S’étant mesurée avec succès à Farinelli et à l’extravagant Marchesi, Ann Hallenberg n’a plus rien à prouver en matière de virtuosité ;  en outre, tenter de renchérir dans la pyrotechnie, à supposer que cela soit possible, risquerait de lasser même ses admirateurs les plus enragés d’acrobaties. Les mouvements rapides, avec leurs coloratures échevelées, leurs sauts de registre taillés sur mesure pour les prouesses de Faustina ou de Gizzi (le vertigineux « Soffre talor del vento » dans le Catone in Utica de Leo) ne manquent certes pas à l’appel, mais c’est surtout dans le canto di maniera et le cantabile que l’artiste nous régale et parvient même à nous surprendre. Au-delà de l’instrument, ce mezzo légèrement ambré, long et sur la flexibilité duquel le temps semble n’avoir quasiment aucune prise, nous rendons les armes devant l’élégance et le raffinement de l’ornementation, généreuse en trilles, mais sans excès, et qui, vertu suprême, relance subtilement le discours. Impossible de ne pas songer aux termes que l'historien Stefano Arteaga utilisait en 1787 pour décrire cette aptitude à « exprimer les gradations les plus ténues, à différencier le son de la façon la plus subtile, à faire sentir les nuances les plus impalpables ».  La moindre ciselure s'inscrit dans une interprétation admirablement construite et pourtant tellement fluide qu’elle donne l’illusion de la spontanéité. Cacher l’art par l’art même dirait Rameau.
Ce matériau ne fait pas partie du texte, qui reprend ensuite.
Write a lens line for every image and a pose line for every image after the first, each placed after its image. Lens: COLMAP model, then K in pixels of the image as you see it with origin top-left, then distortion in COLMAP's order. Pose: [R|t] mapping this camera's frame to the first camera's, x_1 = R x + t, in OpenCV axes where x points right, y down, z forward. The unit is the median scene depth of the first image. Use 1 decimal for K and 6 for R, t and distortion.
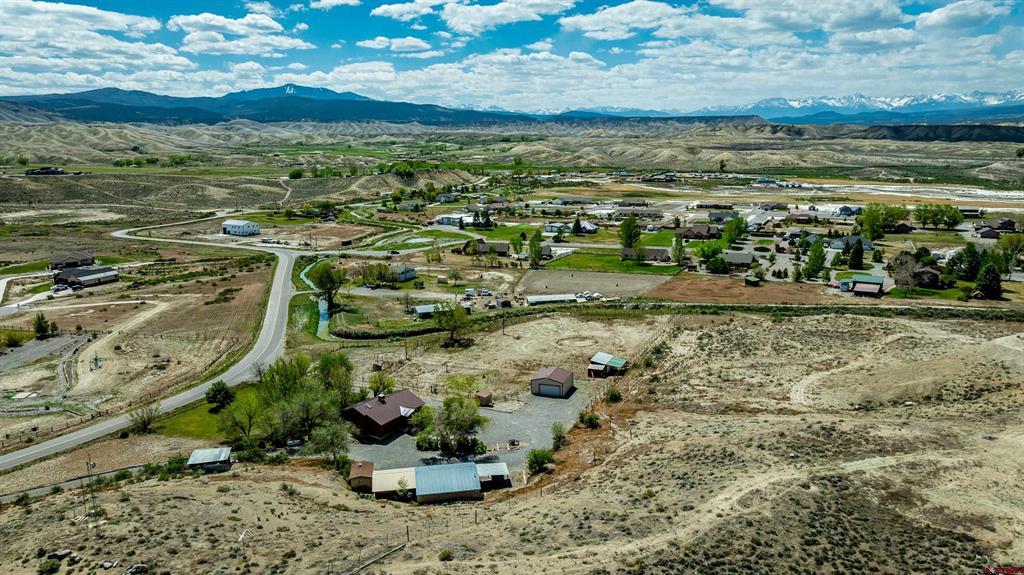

A la tête d’un Pomo d’Oro aux couleurs profuses, Stefano Montanari n’offre pas seulement un soutien idéal à la diva: il signe une véritable mise en scène sonore. Nous avons déjà eu l’occasion d’apprécier, en fosse, l’impétuosité du chef, doté d’un sens dramatique aigu, mais le violoniste connaît aussi la carte du Tendre, et son chant de se confondre alors avec celui de la soliste dans les phrasés voluptueux du « Quanto bello agl’occhi miei » de l’Adelaide de Giuseppe Maria Orlandini (1676-1760), notre coup de cœur. Trois autres extraits attisent notre curiosité à l’endroit d’un ouvrage dont Haendel se souviendra quelques années plus tard pour élaborer un pasticcio (Ormisda). Hélas, comme pour Nerone (1721), un des plus grands succès du Florentin dont Ann Hallenberg avait déjà gravé une étincelante aria di furore, la partition originale n’a pas survécu. Les uns s’enflammeront davantage pour le cours imprévisible et les modulations hardies du « Vanne, si, di al mio diletto » de Giacomelli (Gianguir) que pour la très suave plainte d’Emilia « Ombra cara, ombra adorata » (Catone in Utica de Leo) dont les autres se laisseront envelopper, mais chacun devrait trouver son compte dans cette moisson d’inédits servis par une interprète aussi douée et souvent touchée par la grâce.